With both children finally in school full time, I began substitute teaching last year.  It's a nice gig, if you don't have to worry about money.  I only teach at my kids school.  I feel just as involved as before, but now they pay me!
This past year, I watched the struggles of proposed district cuts threaten the very existence of the under appreciated and underpaid teachers I've come to know and love.  RIF forms issued in mass.  Field trips cut.  Technology taking a back seat to having enough desks.  Sports and music becoming a luxury item.
And yet... with all this, there are still hundreds and hundreds of people applying to each and every teaching job posted in the district.  The competition is fierce and completely unbelievable.  Why do so many people want these few crummy jobs?  Jobs that aren't even secure?  Jobs with pay cuts, class size increase, and a never ending line of people claiming that teachers are still just babysitters with the summer off?  A job where your job is to essentially raise other peoples children? 

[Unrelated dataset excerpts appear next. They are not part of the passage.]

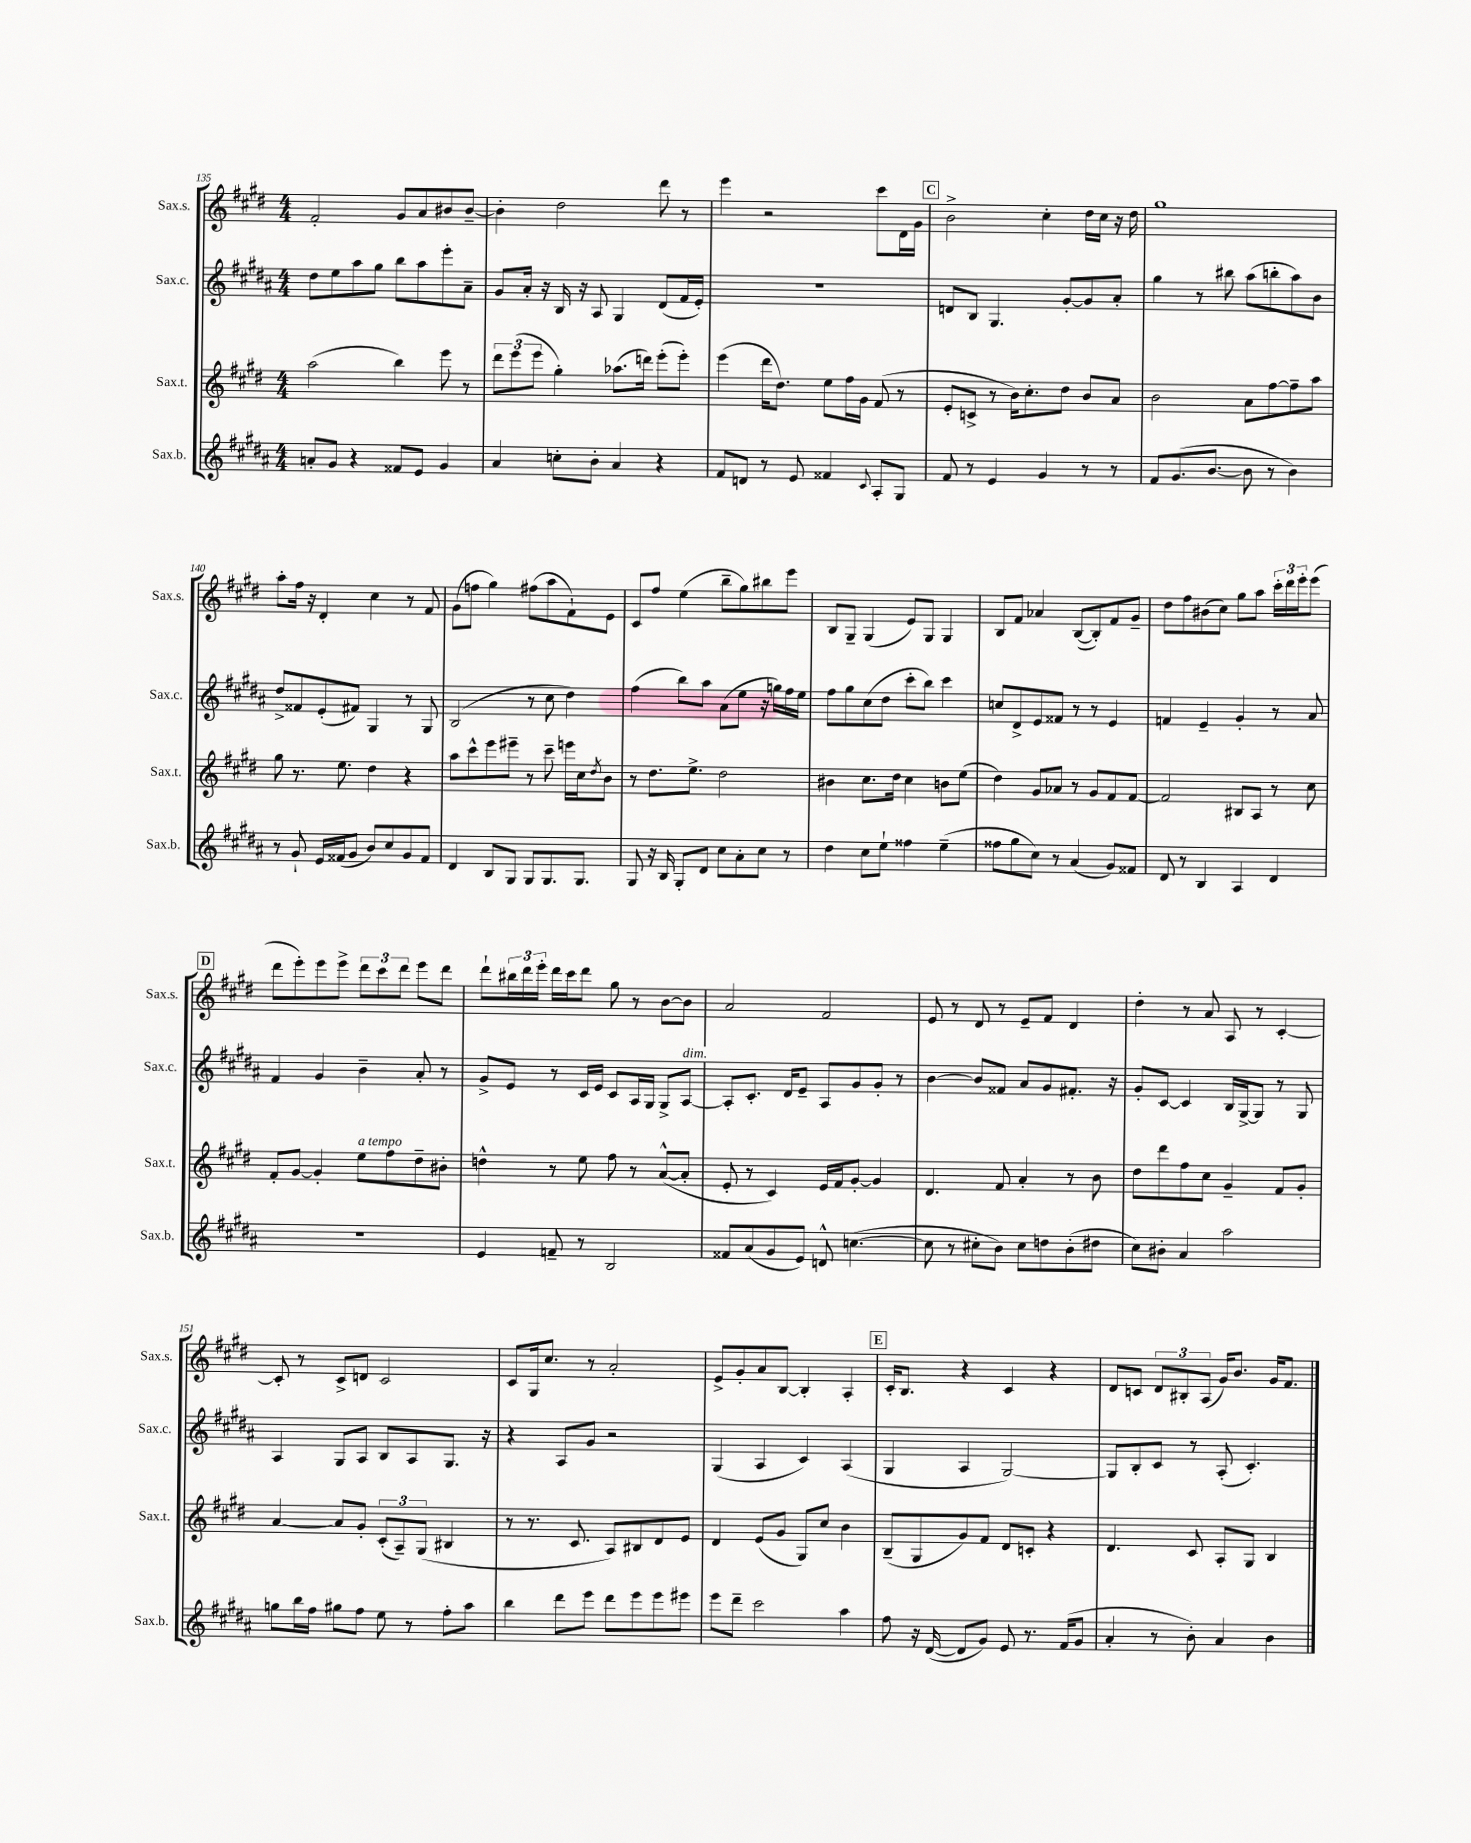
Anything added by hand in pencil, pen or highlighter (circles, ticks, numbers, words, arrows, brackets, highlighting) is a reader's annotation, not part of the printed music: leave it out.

**kern	**kern	**kern	**kern
*staff4	*staff3	*staff2	*staff1
*clefG2	*clefG2	*clefG2	*clefG2
*k[f#c#g#d#a#]	*k[f#c#g#d#]	*k[f#c#g#d#a#]	*k[f#c#g#d#]
*M4/4	*M4/4	*M4/4	*M4/4
8a'	(2aa	8dd#	2f#'
8g#	.	8ee	.
4r	.	8aa#	.
.	.	8gg#	.
8f##	4bb)	8bb	8g#
8e	.	8aa#	8a
4g#	8eee	8eee'	8b#
.	8r	8a#~	[8b#~
=	=	=	=
4a#	12ddd#	8g#	4b#']
.	(12eee	.	.
.	.	16a#'	.
.	12eee	.	.
.	.	16r	.
8cc'	4gg#')	16B	2dd#
.	.	16r	.
8b'	.	8A#	.
4a#	(8.aa-	4G#	.
.	16ddd)	.	.
4r	(8eee'	(8d#	8ddd#
.	8eee')	16f#	8r
.	.	16e')	.
=	=	=	=
8f#	(4eee	1r	4eee
8d	.	.	.
8r	16ddd#	.	2r
.	8.dd#)	.	.
8e	.	.	.
4f##	8ee	.	.
.	16ff#	.	.
.	16g#	.	.
8qqc#	.	.	.
8A#'	(8f#	.	8ccc#
8G#	8r	.	16d#
.	.	.	16g#
=	=	=	=
8f#	8e'	8d	2b^
8r	8c^	8B	.
4e	8r	4.G#	.
.	16b)	.	.
.	8.cc#'	.	.
4g#	.	.	4cc#'
.	8dd#	[8g#'	.
8r	8b	8g#]	16dd#
.	.	.	16cc#
8r	8a	8a#'	16r
.	.	.	16dd#
=	=	=	=
8f#	2b	4gg#	1gg#
(8.g#	.	.	.
.	.	8r	.
[8.b	.	.	.
.	.	8bb#	.
8b]	8a	(8aa#	.
8r	[8ff#	8bb'	.
4b)	8ff#~]	8aa#)	.
.	8aa	8b	.
=	=	=	=
8r	8gg#	8dd#^	8aa'
8g#`	8.r	8f##	16ff#
.	.	.	16r
16e	.	(8e'	4d#'
(16f##	8.ee	.	.
8g#	.	8f#)	.
8b)	4dd#	4G#	4cc#
8cc#	.	.	.
8g#	4r	8r	8r
8f##	.	8G#	8f#
=	=	=	=
4d#	8aa	(2B	(8g#
.	8ccc#^^	.	8ff
8B	8eee	.	4gg#)
8G#	8eee#~	.	.
8G#	8r	8r	(8ff#
8.G#	8ccc#~	8cc#	8aa
.	16eee	4dd#)	8f#`)
8.G#	16cc#	.	.
.	8qdd#	.	.
.	8b	.	8e
=	=	=	=
8G#	8r	(4ff#	8c#
16r	8.dd#	.	8ff#
16B	.	.	.
8G#'	.	8bb)	(4ee
.	8.ee^	.	.
8d#	.	8aa#	.
8cc#	2dd#	(8a#	8bb~
8a#'	.	8ee	8gg#)
8cc#	.	16r	8bb#
.	.	16gg)	.
8r	.	16ff#	8eee
.	.	16ee	.
=	=	=	=
4dd#	4b#	8ff#	8B
.	.	8gg#	8G#~
8cc#	8.cc#	(8cc#	(4G#
8ee`	.	8dd#	.
.	16dd#	.	.
4ff##	4cc#	8ccc#'	8e)
.	.	8bb)	8G#
(4ee~	8b	4ccc#	4G#
.	(8ee	.	.
=	=	=	=
8ff##	4dd#)	8cc	8B
8gg#	.	8d#^	8f#
8cc#)	8g#	8e	4a-
8r	8a-	8f##	.
(4a#	8r	8r	([8B
.	8g#	8r	8B'])
8g#)	8f#	4e	8f#
8f##	[8f#	.	8g#~
=	=	=	=
8d#	2f#]	4f	8dd#
8r	.	.	8ff#
4B	.	4e~	(8b#
.	.	.	8cc#)
4A#	8B#	4g#'	8gg#
.	8A	.	8aa
4d#	8r	8r	24ccc#'
.	.	.	24ddd#
.	.	.	24eee'
.	8cc#	8a#	(8eee
=	=	=	=
1r	8f#'	4f#	8ddd#
.	[8g#	.	8eee')
.	4g#']	4g#	8eee
.	.	.	8eee^
.	8ee	4b~	12ddd#
.	.	.	12ccc#
.	8ff#	.	.
.	.	.	12ddd#
.	8dd#~	8a#'	8eee
.	8b#'	8r	8ddd#
=	=	=	=
4e	4dd^^	8g#^	8ddd#`
.	.	8e	24bb#
.	.	.	24ddd#
.	.	.	24eee'
8f~	8r	8r	16ddd#
.	.	.	16ccc#
8r	8ee	16c#	8ddd#
.	.	16e	.
2B	8ff#	8c#	8gg#
.	8r	16A#	8r
.	.	16G#	.
.	([8a^^	8G#^	[8b
.	8a']	[8A#	8b]
=	=	=	=
8f##	8e'	8A#']	2a
(8a#	8r	8.c#'	.
8g#	4c#)	.	.
.	.	16d#	.
8e)	.	8e~	.
8d^^	16e	8A#	2f#
.	16f#	.	.
([4.cc	[8g#'	8g#	.
.	4g#]	8g#'	.
.	.	8r	.
=	=	=	=
8cc]	4.d#	[4b	8e
8r	.	.	8r
8cc#'	.	8b]	8d#
8b)	8f#	8f##	8r
8cc#	4a'	8a#	8e~
8dd	.	8g#	8f#
(8b'	8r	8.f#'	4d#
8dd#	8b	.	.
.	.	16r	.
=	=	=	=
8cc#)	8dd#	8g#'	4dd#'
8b#'	8ddd#	[8c#	.
4a#	8ff#	4c#]	8r
.	8cc#	.	8a
2aa#	4g#~	16B	8A
.	.	[16G#^	.
.	.	8G#]	8r
.	8f#	8r	[4c#'
.	8g#'	8G#	.
=	=	=	=
8gg	[4a	4A#	8c#']
16bb	.	.	8r
16ff#	.	.	.
8gg#	8a]	8G#	8c#^
8ff#	8g#'	8A#	8d
8ee	(12c#'	8B	2c#
.	12A~)	.	.
8r	.	8A#	.
.	(12G#	.	.
8ff#'	4B#	8.G#	.
8aa#	.	.	.
.	.	16r	.
=	=	=	=
4bb	8r	4r	8c#
.	8.r	.	16G#
.	.	.	8.cc#
8ddd#	.	8A#	.
.	8.c#	.	.
8eee	.	8g#	8r
8ddd#	8A)	2r	2a'
8eee	8B#	.	.
8eee	8d#	.	.
8eee#	8e	.	.
=	=	=	=
8eee	4d#	(4G#	8e^
8ddd#~	.	.	8g#'
2ccc#	(8e	4A#	8a
.	8g#	.	[8B
.	8G#)	4c#)	4B']
.	8cc#	.	.
4aa#	4b	(4A#	4A'
=	=	=	=
8ff#	(8B~	4G#	16c#'
.	.	.	8.B
16r	8G#	.	.
([16d#	.	.	.
8d#]	8g#)	4A#	4r
8g#)	8f#	.	.
8e	8d#	[2G#)	4c#
8.r	8c'	.	.
.	4r	.	4r
(16f#	.	.	.
8g#	.	.	.
=	=	=	=
4a#'	4.d#	8G#]	8d#
.	.	8B'	8c
8r	.	8c#	12d#
.	.	.	12B#'
8b')	8c#	8r	.
.	.	.	(12A
4a#	8A'	(8A#'	16g#)
.	.	.	8.b
.	8G#	4.c#')	.
4b	4B	.	16g#
.	.	.	8.f#
==	==	==	==
*-	*-	*-	*-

Then I step into the classroom.  It fits me.  The smell of school supplies, the excitement of trying to control so many people in such a small space, the rag-tag children that either hate you or love you.  The feeling when you connect with a child.  That brilliant, heart warming moment when you think you may have made a difference.  The idea that in some non-heroic way, you may have saved someone just by loving them.  People don't become teachers... they are teachers.                         
I might not know what I'm going to do when I grow up, but at least I know what I am.

chocolicious torte

Picture this... it's 5 in the morning, and I can't fall back asleep because I keep thinking about... the chocolate cake in the kitchen.  I picked up the said cake at the store a few days ago to take to my dad.  He loves chocolate cake.  He loves pecans.  *Note:  he is from Texas, so make sure, as you read this, you pronounce pecan the correct Texan way.  Enter the chocolate caramel pecan torte.  I had it home only 2 hours before I started thinking about it.  Convinced it was reasonable, I took a bite directly out of the edge of it.  The hole kept getting bigger.  I rationalized I would explain to my dear ol' dad that I simply cut a piece out for my husband.  Well, two pieces.  I put it in the freezer.  This would stop me from eating any more... Or cause me to start chiseling instead of just sampling. 

Life is full of chocolate cake.   You know you shouldn't, but you just can't help yourself.  I try to take the high road in life.  Pay your taxes.  Vote.  Love thy neighbor.  Eat your vegetables.  Kiss your children.  Clearly humans are not programmed to have perfect discipline.  Otherwise there wouldn't be so much chocolate cake in the world.

Then there's the school of thought that begins with "you only live once."  My dad lives by this.  He wants to enjoy life.  He makes me promise that if he ever embarks on a fatal illness, to just put a gun to his head.  (I did mention he's a Texan, right?)  So clearly he would have loved this chocolate cake.  Oops.

So do you do all the right things, take care of yourself, and live a lengthy safe life?  Or do you throw caution to the wind and live every day like it's your last, giving no thought to the future.  Should I just banish the notion that '...a moment on the lips, forever on the hips...'

Maybe I'll take a jog later.  For now, I need to find a fork.